Türk Toraks Derneği Merkez Yönetim Kurulu Üyesi Prof. Dr. Züleyha Bingöl, uzun yıllar devam eden şikayetlerde KTEPH olasılığının akılda tutulması gerektiğini belirterek şunları söyledi: "KTEPH tanısı çoğu zaman geç konulduğunda hastalar yıllarca yanlış ve sonuçsuz tedaviler ile takip edilmekte ve devam eden şikayetleri nedeni ile hayat kaliteleri giderek azalmaktadır. Bu nedenle her hekim, özellikle uzun süren nefes darlığı veya açıklanamayan pulmoner hipertansiyon bulgusu olan hastalarda KTEPH olasılığını düşünmelidir.

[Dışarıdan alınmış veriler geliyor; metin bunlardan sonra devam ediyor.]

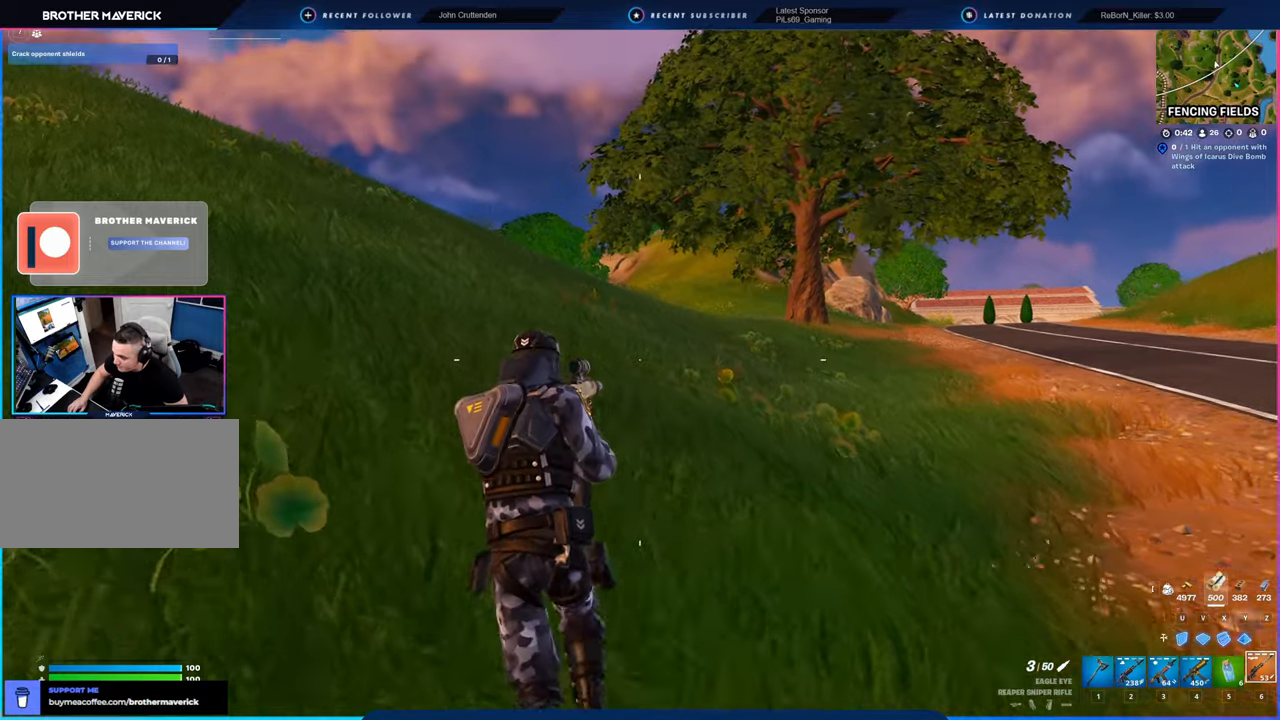
{"keys": ["w"], "mouse": [], "mouse_move": "left", "events": [[233, "a", "up"], [233, "space", "down"], [433, "space", "up"]]}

Erken tanı ve doğru merkezlere yönlendirme, hastalığın gidişatını tamamen değiştirebilir."
"NEFES DARLIĞI KADER DEĞİLDİR"
Prof. Bingöl "KTEPH, erken tanı ve uygun tedaviyle tamamen tedavi edilebilen nadir hastalıklardan biridir. Bu nedenle hekimleri, hastaları ve toplumu KTEPH farkındalığını artırmaya, nefesin değerini hatırlamaya davet ediyoruz. Unutmayın: Nefes Darlığı Kader Değildir. KTEPH’in farkında olun, nefes alın" diyerek çağrıda bulundu.